En esta regresión que Gies emprende se da un proceso de desvanecimiento y fragmentación de la forma en donde la cabeza se escinde del cuerpo. “Una cabeza sin cuerpo: eso es el retrato. Un cuerpo sin cabeza se desvanece como un objeto parcial e intercambiable”1. En su obra, los múltiples reflejos o desdoblamientos coinciden, en ocasiones, con su campo fenomenológico presente. Hay algo espectral en un lienzo, en donde sus hijas, sentadas en una mesa, rodean el busto de la madre. Aunque las figuras carecen de rostro, la tristeza es palpable. Una de ellas extiende la mano hacia su figura, en un gesto de contacto o invocación. En otra de sus obras, una figura derretida enfundada en un velo parece ya establecer contacto físico con su imagen, más corpórea, un imposible que presagia el contacto con la verdad, aunque esta no sea siempre redentora.
El encuentro de Monique Gies con la pintura surge poco antes de su huida de Estrasburgo, aunque se intensifica coincidiendo durante el proceso de psicoanálisis que emprende ya en París, entre 1977 y 1978. En ese periodo es cuando, por primera vez, emergerá el recuerdo del incesto cometido por su tío en la casa familiar, en una edad en la que apenas era consciente de su sexualidad. Ciertos elementos representados, como un caballo balancín, sirvieron a la pequeña Monique como anclajes visuales durante la agresión. Este aparece en un interior lúgubre, devolviendo una imagen antagónicamente liberadora en la ventana. ¿Es más verosímil el caballo de madera sucio del primer plano o el fulgor del impulso de un corcel reluciente en el exterior? No hay lugar para el optimismo: la acusada sombra del vaivén hace que el pasado resulte ineludible.
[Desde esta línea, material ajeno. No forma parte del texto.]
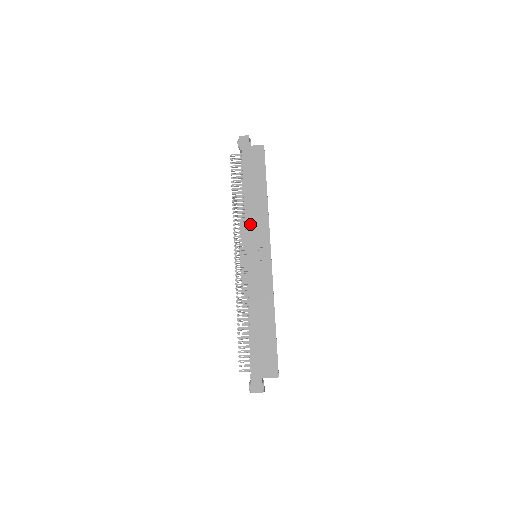
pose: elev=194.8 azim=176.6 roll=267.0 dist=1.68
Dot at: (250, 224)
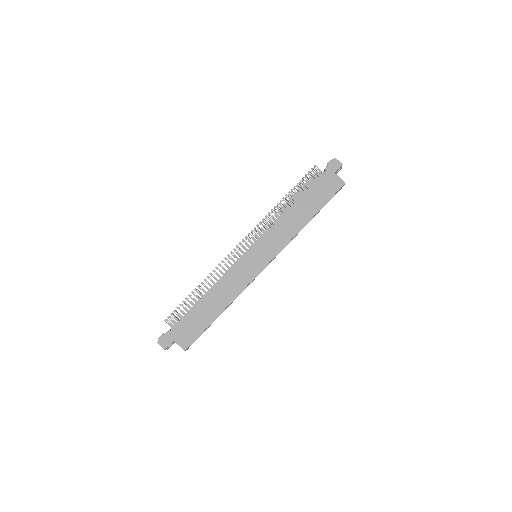
Dot at: (274, 230)
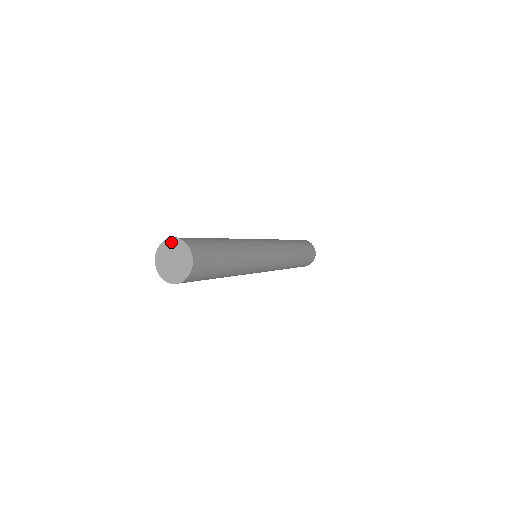
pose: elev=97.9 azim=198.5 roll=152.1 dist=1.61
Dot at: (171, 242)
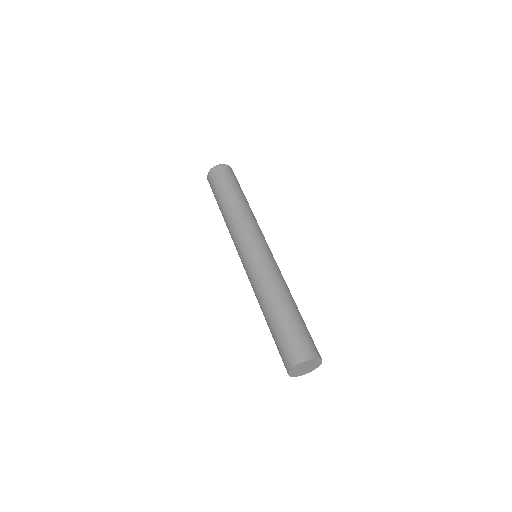
Dot at: (316, 360)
A esta iconografía desesperanzada se le añade en múltiples ocasiones un potente imaginario cristiano. Hija de madre católica y padre protestante, la pintora experimentó de forma rigurosa la disciplina religiosa. Vemos la cruz soportando la cabeza del títere o remarcada en los travesaños de las ventanas. Su cuerpo se presenta redentor en la trasera de un lienzo, o se sacraliza al integrarse en un retablo. En estos cuadros —intuimos más tardíos— ya no vemos a la muñeca fragmentada, vemos el cuerpo adulto y el semblante propio de la madurez de la artista reverberando en el cristal. A veces, la figura de Monique nos recibe de espaldas, luciendo un turbante que remite inconfundiblemente a la bañista de Ingres y cuyos colores parecen reproducir la morfología encefálica.
En este recorrido pictórico que emerge de la ruptura y del exilio interior, Gies no reconstruye un relato lineal, sino que ensambla fragmentos de memoria, cuerpo e historia en imágenes que insisten, que retornan, que interrogan. Su obra no busca clausurar el sentido, sino abrirlo: como una herida que no cicatriza del todo, como una verdad que apenas se deja rozar. En esa tensión entre lo visible y lo velado, Gies transforma la pintura en un lugar de resistencia íntima.
(Agradecemos la inmensa colaboración tanto de la galería Christophe Gaillard como de la familia de la artista)
Notas
1 Watteau, Diane (2024). Monique Gies, Les mots tus. Galerie Christophe Gaillard.